He was a person of ‘great learning, religion, and wealth,’ and a patron of learning and Protestantism in others. Thomas Becon dedicated to him his ‘Book of Matrimony,’ and Edward Dering his Sparing Restraint. William Lambarde also dedicated to Wotton in 1570 his Perambulation of Kent, which was published in 1576 with a prefatory letter by Wotton.

==Library==
About 140 volumes from Wotton’s library are known. The bindings he commissioned are similar to French bindings of the time. Some sources such as sale catalogues suggest that the bindings were commissioned during putative visits by Wotton to Paris. However, following the researches of scholars such as Anthony Hobson, opinion has shifted towards the idea that Wotton's bindings were made in England. Thomas Berthelet, King’s Printer and Binder, employed several craftsmen who were either French or trained in French techniques

==Personal==
The son of Sir Edward Wotton. He died on 11 Jan. 1586–7, and was buried at Boughton Malherbe (Inquisitio post mortem, Elizabeth, vol. ccxv. No. 263).
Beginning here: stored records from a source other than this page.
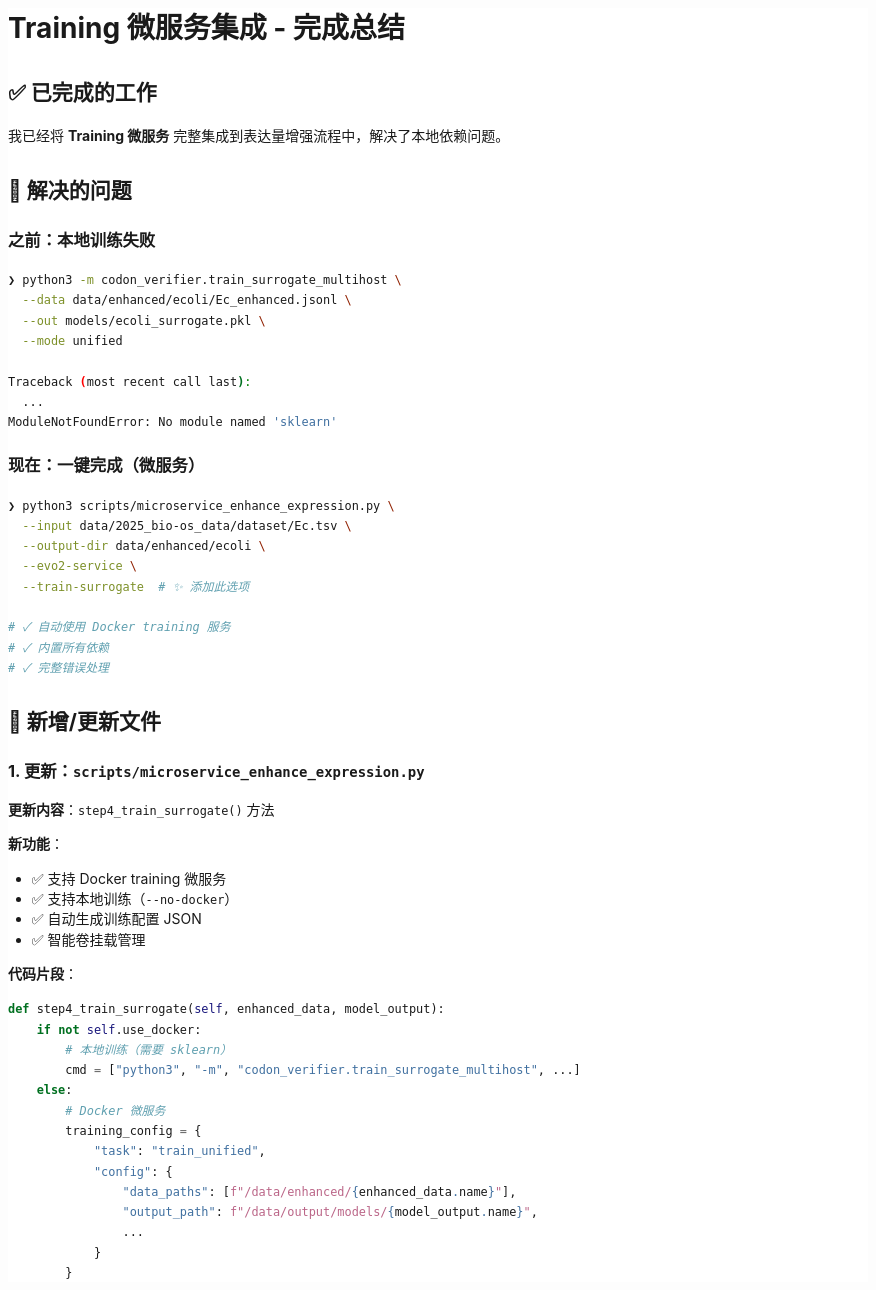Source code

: # Training 微服务集成 - 完成总结

## ✅ 已完成的工作

我已经将 **Training 微服务** 完整集成到表达量增强流程中，解决了本地依赖问题。

## 🎯 解决的问题

### 之前：本地训练失败

```bash
❯ python3 -m codon_verifier.train_surrogate_multihost \
  --data data/enhanced/ecoli/Ec_enhanced.jsonl \
  --out models/ecoli_surrogate.pkl \
  --mode unified

Traceback (most recent call last):
  ...
ModuleNotFoundError: No module named 'sklearn'
```

### 现在：一键完成（微服务）

```bash
❯ python3 scripts/microservice_enhance_expression.py \
  --input data/2025_bio-os_data/dataset/Ec.tsv \
  --output-dir data/enhanced/ecoli \
  --evo2-service \
  --train-surrogate  # ✨ 添加此选项

# ✓ 自动使用 Docker training 服务
# ✓ 内置所有依赖
# ✓ 完整错误处理
```

## 📁 新增/更新文件

### 1. 更新：`scripts/microservice_enhance_expression.py`

**更新内容**：`step4_train_surrogate()` 方法

**新功能**：
- ✅ 支持 Docker training 微服务
- ✅ 支持本地训练（`--no-docker`）
- ✅ 自动生成训练配置 JSON
- ✅ 智能卷挂载管理

**代码片段**：
```python
def step4_train_surrogate(self, enhanced_data, model_output):
    if not self.use_docker:
        # 本地训练（需要 sklearn）
        cmd = ["python3", "-m", "codon_verifier.train_surrogate_multihost", ...]
    else:
        # Docker 微服务
        training_config = {
            "task": "train_unified",
            "config": {
                "data_paths": [f"/data/enhanced/{enhanced_data.name}"],
                "output_path": f"/data/output/models/{model_output.name}",
                ...
            }
        }
```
He married
- First wife: Elizabeth, daughter of Sir John Rudston, by whom he had issue:
- Edward, first baron Wotton
- Robert Wotton;
- Sir John Wotton, who travelled widely, was knighted by Queen Elizabeth, and died young after giving some promise as a poet (cf. his two contributions to England's Helicon of 1600, ed. A. H. Bullen, 1899, pp. xviii, 65, 82)
- James Wotton (d. 1628), who served in Spain and was knighted on the field in 1596 near Cadiz
- Thomas Wotton
- Second wife: Eleanor, daughter of Sir William Finch and widow of Robert Morton, Wotton was father of:
- Sir Henry Wotton (1568–1639), the diplomatist and poet.